> Prompt:
Nothing in the data may change. Copy all of it exactly.
** Opening Exercise data block **
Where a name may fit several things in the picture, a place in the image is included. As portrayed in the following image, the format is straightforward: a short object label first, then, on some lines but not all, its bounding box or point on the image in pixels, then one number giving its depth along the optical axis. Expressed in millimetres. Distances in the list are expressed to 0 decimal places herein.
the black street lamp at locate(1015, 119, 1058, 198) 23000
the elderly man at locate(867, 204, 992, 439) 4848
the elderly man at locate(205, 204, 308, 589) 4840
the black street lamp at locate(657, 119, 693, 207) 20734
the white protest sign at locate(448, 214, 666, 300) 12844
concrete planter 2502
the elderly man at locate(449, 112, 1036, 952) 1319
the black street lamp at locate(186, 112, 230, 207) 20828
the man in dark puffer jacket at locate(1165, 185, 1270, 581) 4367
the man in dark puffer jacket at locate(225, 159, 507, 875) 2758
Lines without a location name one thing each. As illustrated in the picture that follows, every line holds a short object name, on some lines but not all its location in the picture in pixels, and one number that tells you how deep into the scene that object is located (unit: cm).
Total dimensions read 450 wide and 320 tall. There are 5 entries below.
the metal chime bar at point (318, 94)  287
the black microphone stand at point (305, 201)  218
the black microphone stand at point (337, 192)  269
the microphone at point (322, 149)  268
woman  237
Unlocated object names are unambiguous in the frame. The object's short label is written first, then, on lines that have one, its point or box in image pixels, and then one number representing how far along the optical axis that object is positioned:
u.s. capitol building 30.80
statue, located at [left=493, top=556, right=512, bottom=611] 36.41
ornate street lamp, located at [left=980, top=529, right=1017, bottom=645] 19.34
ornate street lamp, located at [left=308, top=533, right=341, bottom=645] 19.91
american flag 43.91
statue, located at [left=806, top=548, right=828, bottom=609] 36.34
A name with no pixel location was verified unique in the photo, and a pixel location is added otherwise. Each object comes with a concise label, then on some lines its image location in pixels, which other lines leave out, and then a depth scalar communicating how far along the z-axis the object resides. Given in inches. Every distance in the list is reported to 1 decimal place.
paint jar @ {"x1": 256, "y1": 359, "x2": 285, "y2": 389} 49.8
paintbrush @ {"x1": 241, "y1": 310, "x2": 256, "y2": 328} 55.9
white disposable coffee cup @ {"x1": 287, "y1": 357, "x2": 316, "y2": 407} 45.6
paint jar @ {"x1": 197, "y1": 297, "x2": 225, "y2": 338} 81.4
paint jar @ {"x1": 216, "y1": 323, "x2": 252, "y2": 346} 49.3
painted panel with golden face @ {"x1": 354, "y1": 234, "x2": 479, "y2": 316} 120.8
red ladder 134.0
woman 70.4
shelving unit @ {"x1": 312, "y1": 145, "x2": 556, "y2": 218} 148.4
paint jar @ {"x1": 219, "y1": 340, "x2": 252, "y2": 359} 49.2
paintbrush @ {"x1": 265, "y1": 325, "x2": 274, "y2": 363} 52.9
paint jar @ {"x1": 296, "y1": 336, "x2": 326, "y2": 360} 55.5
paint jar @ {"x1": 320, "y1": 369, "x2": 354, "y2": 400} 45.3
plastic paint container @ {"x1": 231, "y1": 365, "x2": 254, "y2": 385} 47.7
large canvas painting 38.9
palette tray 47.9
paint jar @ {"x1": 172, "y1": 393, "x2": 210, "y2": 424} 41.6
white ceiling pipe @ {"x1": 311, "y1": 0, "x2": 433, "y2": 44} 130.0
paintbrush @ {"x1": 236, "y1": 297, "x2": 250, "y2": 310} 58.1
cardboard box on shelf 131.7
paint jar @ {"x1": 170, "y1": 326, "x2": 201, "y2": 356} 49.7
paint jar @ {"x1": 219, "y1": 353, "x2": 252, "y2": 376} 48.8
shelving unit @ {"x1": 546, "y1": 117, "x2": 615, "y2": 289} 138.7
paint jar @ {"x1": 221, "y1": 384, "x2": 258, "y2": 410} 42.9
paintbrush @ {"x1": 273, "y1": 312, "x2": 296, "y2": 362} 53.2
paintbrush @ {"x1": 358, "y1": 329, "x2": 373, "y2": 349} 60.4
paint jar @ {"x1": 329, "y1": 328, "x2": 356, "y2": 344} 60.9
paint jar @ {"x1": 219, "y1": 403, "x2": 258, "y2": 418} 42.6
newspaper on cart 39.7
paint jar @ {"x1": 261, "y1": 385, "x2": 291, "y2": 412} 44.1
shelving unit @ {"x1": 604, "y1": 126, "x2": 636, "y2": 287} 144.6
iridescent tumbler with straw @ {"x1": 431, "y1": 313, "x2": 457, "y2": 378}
** Closing Exercise data block **
> Expected answer:
Where a name may fit several things in the picture, a place in the image is included. As portrayed in the following image, the format is straightforward: a short object label first, then, on some lines but not all, its bounding box or point on the image in pixels, then one number giving its depth along the optical axis. Expressed in millimetres. Distances in the list are expressed to 0 decimal places herein.
the black street lamp at locate(1015, 119, 1058, 198) 23000
the elderly man at locate(867, 204, 992, 439) 4848
the elderly man at locate(205, 204, 308, 589) 4840
the black street lamp at locate(657, 119, 693, 207) 20734
the white protest sign at locate(448, 214, 666, 300) 12844
concrete planter 2502
the elderly man at locate(449, 112, 1036, 952) 1319
the black street lamp at locate(186, 112, 230, 207) 20828
the man in dark puffer jacket at locate(1165, 185, 1270, 581) 4367
the man in dark puffer jacket at locate(225, 159, 507, 875) 2758
Lines without a location name one thing each. As illustrated in the picture that follows, every line holds a short object name, on some lines but not all its location in the picture in pixels, and one number that tells you how deep into the scene that object is located (unit: cm).
Total dimensions read 450 wide and 320 tall. There are 5 entries below.
the metal chime bar at point (318, 94)  287
the black microphone stand at point (305, 201)  218
the black microphone stand at point (337, 192)  269
the microphone at point (322, 149)  268
woman  237
Unlocated object names are unambiguous in the frame. The object's short label is written first, then, on lines that have one, its point or box in image pixels, and then one number representing how far along the optical axis that object is positioned:
u.s. capitol building 30.80
statue, located at [left=493, top=556, right=512, bottom=611] 36.41
ornate street lamp, located at [left=980, top=529, right=1017, bottom=645] 19.34
ornate street lamp, located at [left=308, top=533, right=341, bottom=645] 19.91
american flag 43.91
statue, located at [left=806, top=548, right=828, bottom=609] 36.34
A name with no pixel location was verified unique in the photo, and a pixel location is added otherwise. Each object comes with a concise label, then on some lines its image location in pixels, which other lines leave out, and then a depth scalar communicating how far along the z-axis the object resides. Given in inches. Every distance in the list is reported to 1 decimal place.
paint jar @ {"x1": 256, "y1": 359, "x2": 285, "y2": 389} 49.8
paintbrush @ {"x1": 241, "y1": 310, "x2": 256, "y2": 328} 55.9
white disposable coffee cup @ {"x1": 287, "y1": 357, "x2": 316, "y2": 407} 45.6
paint jar @ {"x1": 197, "y1": 297, "x2": 225, "y2": 338} 81.4
paint jar @ {"x1": 216, "y1": 323, "x2": 252, "y2": 346} 49.3
painted panel with golden face @ {"x1": 354, "y1": 234, "x2": 479, "y2": 316} 120.8
red ladder 134.0
woman 70.4
shelving unit @ {"x1": 312, "y1": 145, "x2": 556, "y2": 218} 148.4
paint jar @ {"x1": 219, "y1": 340, "x2": 252, "y2": 359} 49.2
paintbrush @ {"x1": 265, "y1": 325, "x2": 274, "y2": 363} 52.9
paint jar @ {"x1": 296, "y1": 336, "x2": 326, "y2": 360} 55.5
paint jar @ {"x1": 320, "y1": 369, "x2": 354, "y2": 400} 45.3
plastic paint container @ {"x1": 231, "y1": 365, "x2": 254, "y2": 385} 47.7
large canvas painting 38.9
palette tray 47.9
paint jar @ {"x1": 172, "y1": 393, "x2": 210, "y2": 424} 41.6
white ceiling pipe @ {"x1": 311, "y1": 0, "x2": 433, "y2": 44} 130.0
paintbrush @ {"x1": 236, "y1": 297, "x2": 250, "y2": 310} 58.1
cardboard box on shelf 131.7
paint jar @ {"x1": 170, "y1": 326, "x2": 201, "y2": 356} 49.7
paint jar @ {"x1": 219, "y1": 353, "x2": 252, "y2": 376} 48.8
shelving unit @ {"x1": 546, "y1": 117, "x2": 615, "y2": 289} 138.7
paint jar @ {"x1": 221, "y1": 384, "x2": 258, "y2": 410} 42.9
paintbrush @ {"x1": 273, "y1": 312, "x2": 296, "y2": 362} 53.2
paintbrush @ {"x1": 358, "y1": 329, "x2": 373, "y2": 349} 60.4
paint jar @ {"x1": 329, "y1": 328, "x2": 356, "y2": 344} 60.9
paint jar @ {"x1": 219, "y1": 403, "x2": 258, "y2": 418} 42.6
newspaper on cart 39.7
paint jar @ {"x1": 261, "y1": 385, "x2": 291, "y2": 412} 44.1
shelving unit @ {"x1": 604, "y1": 126, "x2": 636, "y2": 287} 144.6
iridescent tumbler with straw @ {"x1": 431, "y1": 313, "x2": 457, "y2": 378}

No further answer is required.